Iran's nuclear programme
Iran's President Mahmoud Ahmadinejad (2nd L) attends the unveiling ceremony of new nuclear projects in Tehran in this 15 February, 2012 file photo.

"The Iranian government is not a crazy government. They are rational. They calculate the risks of their deeds," an Iran-Israel relationship expert has told the IBTimes UK.

David Menashri, the President of the Academic Center of Law and Business in Israel and the founding director of Iranian Studies at Tel Aviv University, says Iran has always opted for its own interests when they clash with ideology.

On Iran's nuclear programme, Menashri insists it is not possible for anyone to know for sure about recent developments.

"I don't think it is clear to anybody," he said. "[But] one thing is clear. They have a determination to pursue their nuclear programme admittedly for peaceful purposes and we know that they are advanced in these programmes."

Even as US sanctions are tightening the screws on Iran, he noted, Iran's nuclear ambitions do not seem to fade.

"Actually what they wish to do now is continue [uranium] enrichment to 20 percent," Menashri said, "and what I think important is that the decision to go on this path is an uninterrupted process that continues, although it's being slowed down."

Iran's latest round of talks with the International Atomic Energy Agency ended in stalemate, much like previous ones. The IAEA said that although the discussions were intensive, major differences between Iran and world nuclear powers could not be resolved. The agency said it had no plans for a follow-up meeting.

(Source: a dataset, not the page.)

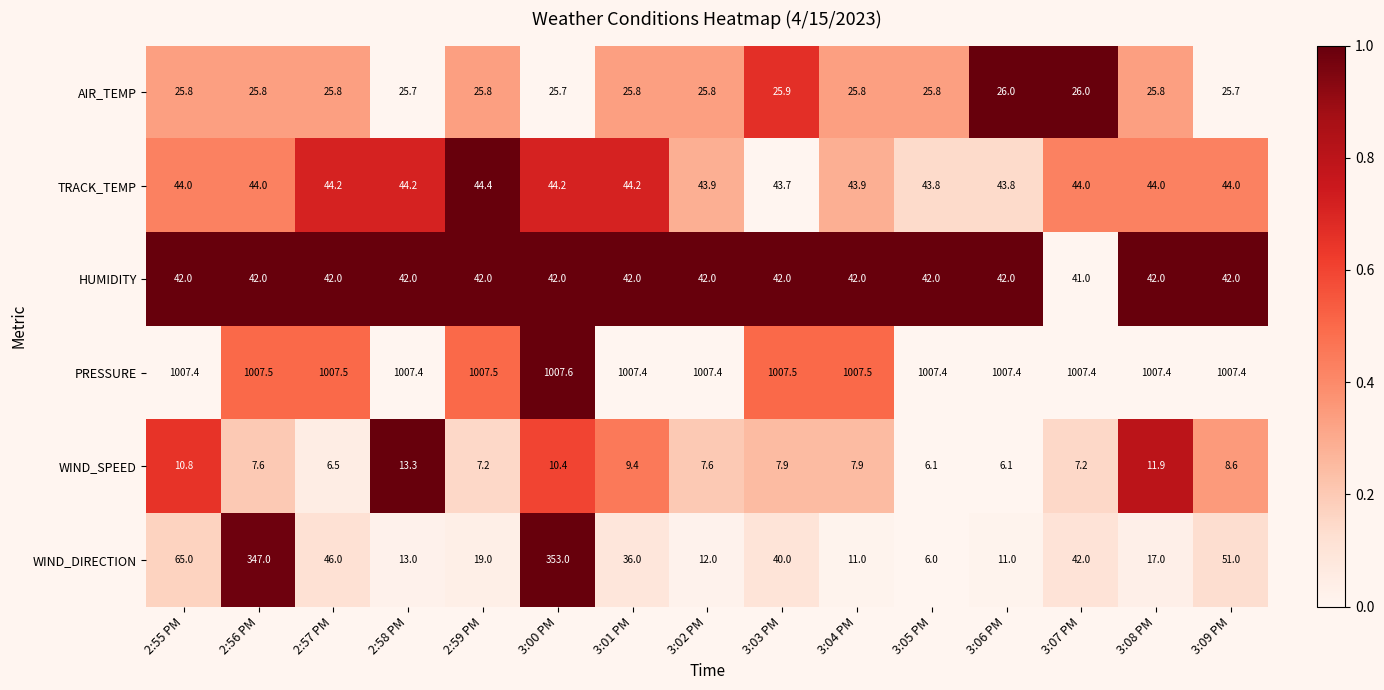

What is the smallest value displayed?

6.0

Latest reports suggest that Tehran is pressing ahead with its nuclear programme underground in order to evade satellite cameras, which are the only means for other countries to keep track of the programme, as Iran bars IAEA inspectors.

Menashri suggests that even Iranians are not happy with their country vaunting its nuclear ambitions.

"We see a growing resentment within the Iranian people and even questioning the wisdom of continuing the nuclear programme at this time," he said, though the strength of the opposition is difficult to gauge.

Menashri admitted that Israel is unlikely to tackle Iran by itself, but that a solution to the Iran-Israel situation may yet be found by an influential third party such as China or Russia.